# Worldmark Seaside



## sparty (Nov 27, 2019)

Spent four days at Seaside last week, been about 1 year since my last stay and here are some of my observations.

1. Improved internet - seems like they have WiFi access points in the halls outside almost every condo.  The 5 GHz didn't work so well but the 2.4 GHz worked a lot better which is surprising. Opposite of what I found at Glen Eden.  I was able to work and do IP based conferencing with no issues - pleasant surprise.

2. MO's is open! - Mo's is right next door - I think the Shilo Inn may scare people away but this is a regular MO's and was fantastic.  Surprised more folks don't say anything about it.  The outdoor patio has heaters and is warm so don't be afraid to sit outside.

3. Pool & Spa Restoration - Pool & Spa are back open, they replaced all the top tile - couldn't really tell much of a difference but staff was all excited about it.  All the jets were strong and working which is a plus - the main pool they lowered the temp which is ok with me, but many found too cool.

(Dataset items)
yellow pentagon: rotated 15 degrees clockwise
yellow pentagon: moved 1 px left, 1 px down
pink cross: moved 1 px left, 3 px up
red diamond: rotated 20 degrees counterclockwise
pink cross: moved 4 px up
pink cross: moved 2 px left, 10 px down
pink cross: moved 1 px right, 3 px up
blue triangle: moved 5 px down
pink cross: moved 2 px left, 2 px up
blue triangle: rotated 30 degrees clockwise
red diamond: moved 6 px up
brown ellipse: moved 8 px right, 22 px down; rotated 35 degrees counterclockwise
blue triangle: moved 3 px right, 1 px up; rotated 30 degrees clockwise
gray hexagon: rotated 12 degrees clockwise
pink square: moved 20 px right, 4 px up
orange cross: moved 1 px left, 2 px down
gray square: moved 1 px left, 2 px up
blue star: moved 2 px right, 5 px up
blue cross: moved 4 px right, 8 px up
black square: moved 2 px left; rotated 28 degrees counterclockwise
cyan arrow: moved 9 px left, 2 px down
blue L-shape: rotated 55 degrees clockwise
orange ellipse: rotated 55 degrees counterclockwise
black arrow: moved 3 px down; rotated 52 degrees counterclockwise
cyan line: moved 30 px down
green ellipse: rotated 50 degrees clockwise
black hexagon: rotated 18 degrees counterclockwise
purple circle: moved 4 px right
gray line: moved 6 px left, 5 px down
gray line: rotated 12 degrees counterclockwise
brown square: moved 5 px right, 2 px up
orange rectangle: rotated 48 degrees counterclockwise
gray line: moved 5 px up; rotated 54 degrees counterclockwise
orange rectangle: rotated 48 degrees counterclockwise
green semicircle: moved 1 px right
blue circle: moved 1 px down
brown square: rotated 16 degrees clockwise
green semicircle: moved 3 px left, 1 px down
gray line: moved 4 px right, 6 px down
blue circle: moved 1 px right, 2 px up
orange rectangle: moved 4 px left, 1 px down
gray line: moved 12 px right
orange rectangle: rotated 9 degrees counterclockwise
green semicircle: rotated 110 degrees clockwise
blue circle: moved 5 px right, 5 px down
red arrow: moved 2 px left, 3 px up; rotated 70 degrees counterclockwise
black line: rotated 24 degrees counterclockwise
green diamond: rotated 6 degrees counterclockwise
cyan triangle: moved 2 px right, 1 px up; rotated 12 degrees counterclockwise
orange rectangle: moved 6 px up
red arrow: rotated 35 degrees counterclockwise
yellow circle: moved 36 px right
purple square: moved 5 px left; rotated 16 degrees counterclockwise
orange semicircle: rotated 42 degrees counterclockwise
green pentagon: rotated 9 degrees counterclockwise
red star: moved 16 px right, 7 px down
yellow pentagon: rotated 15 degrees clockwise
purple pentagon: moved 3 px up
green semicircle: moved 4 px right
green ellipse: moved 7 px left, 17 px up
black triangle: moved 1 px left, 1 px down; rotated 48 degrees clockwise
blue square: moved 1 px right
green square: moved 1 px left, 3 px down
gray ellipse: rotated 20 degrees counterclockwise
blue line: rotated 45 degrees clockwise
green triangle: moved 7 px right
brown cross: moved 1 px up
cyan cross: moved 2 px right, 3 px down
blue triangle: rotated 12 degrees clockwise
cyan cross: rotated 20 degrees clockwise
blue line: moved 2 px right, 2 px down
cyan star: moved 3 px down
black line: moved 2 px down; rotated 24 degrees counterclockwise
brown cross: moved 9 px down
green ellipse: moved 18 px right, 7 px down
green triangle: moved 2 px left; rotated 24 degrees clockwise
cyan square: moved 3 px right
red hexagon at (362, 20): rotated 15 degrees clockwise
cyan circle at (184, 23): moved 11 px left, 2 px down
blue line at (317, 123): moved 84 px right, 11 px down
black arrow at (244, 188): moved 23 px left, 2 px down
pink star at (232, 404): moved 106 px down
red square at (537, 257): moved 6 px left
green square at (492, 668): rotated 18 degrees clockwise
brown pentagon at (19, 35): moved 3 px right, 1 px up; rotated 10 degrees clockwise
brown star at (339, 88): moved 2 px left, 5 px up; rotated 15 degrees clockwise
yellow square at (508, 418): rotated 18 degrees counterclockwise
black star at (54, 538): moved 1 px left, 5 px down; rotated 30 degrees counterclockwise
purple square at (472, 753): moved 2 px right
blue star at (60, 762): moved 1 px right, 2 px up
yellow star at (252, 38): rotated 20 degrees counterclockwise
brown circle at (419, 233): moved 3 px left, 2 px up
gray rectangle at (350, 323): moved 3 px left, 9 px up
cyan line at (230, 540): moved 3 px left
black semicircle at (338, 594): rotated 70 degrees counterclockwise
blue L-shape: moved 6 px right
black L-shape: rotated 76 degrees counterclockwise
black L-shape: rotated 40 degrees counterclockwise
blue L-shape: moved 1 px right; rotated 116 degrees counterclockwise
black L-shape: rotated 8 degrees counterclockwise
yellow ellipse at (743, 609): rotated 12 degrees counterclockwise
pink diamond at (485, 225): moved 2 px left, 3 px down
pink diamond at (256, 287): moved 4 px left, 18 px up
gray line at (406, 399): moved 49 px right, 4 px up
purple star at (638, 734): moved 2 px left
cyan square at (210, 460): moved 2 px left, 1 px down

*What to do*
1/ Could you copy the Worldmark Seaside post again, starting at "# Worldmark Seaside" and ending at "- pleasant surprise.", but swap "WiFi" for "wireless"?
2/ Can you proceed with the Worldmark Seaside post from the point where it stops?
These records were gathered from a different source than the text.

*Outputs by task*
1/
# Worldmark Seaside



## sparty (Nov 27, 2019)

Spent four days at Seaside last week, been about 1 year since my last stay and here are some of my observations.

1. Improved internet - seems like they have wireless access points in the halls outside almost every condo.  The 5 GHz didn't work so well but the 2.4 GHz worked a lot better which is surprising. Opposite of what I found at Glen Eden.  I was able to work and do IP based conferencing with no issues - pleasant surprise.

2/
4. Promenade & Biking - Took our e-bikes and cruised all around the town, fantastic.  Didn't see any place renting e-bikes but there may be.  Having a bike room makes Seaside great - with e-bikes locking them up outside is not good- there is tremendous bike theft in Oregon but putting them in a locked bike room and then locking them up there is pretty safe. I kept the batteries in the condo.  Mrs Sparty got all kinds of complements on her e-bike while cruising slowly on the promenade - mine looks more like a kids bike 

5. King tides and sneeker waves - there are king tides in Nov and December - to me the low tide looked exceptionally low.  I was able to walk all the way out and stand next to the Seaside Aquarium's intake pipe - people always ask - "What is that funny pipe sticking out there" It's the Aquariums fresh salt water intake pipe - very unique.    However my main point here is there have been many lives lost at Seaside due to sneeker waves and the National Weather Service had warnings up and still may have them up.. Be careful - never turn your back on the ocean when at Seaside - especially when you're far out like I was.


----------



## DaveNV (Nov 27, 2019)

Sounds nice! It’s on my list.

Dave


----------



## geist1223 (Nov 27, 2019)

Back in August they had one of the lowest tides of the year -2.0. A normal low tide is between -0.5 and +.05. So minus 2.0 was fantastic. You could walk out more than a hundred yards past the pipe sticking out of the sand.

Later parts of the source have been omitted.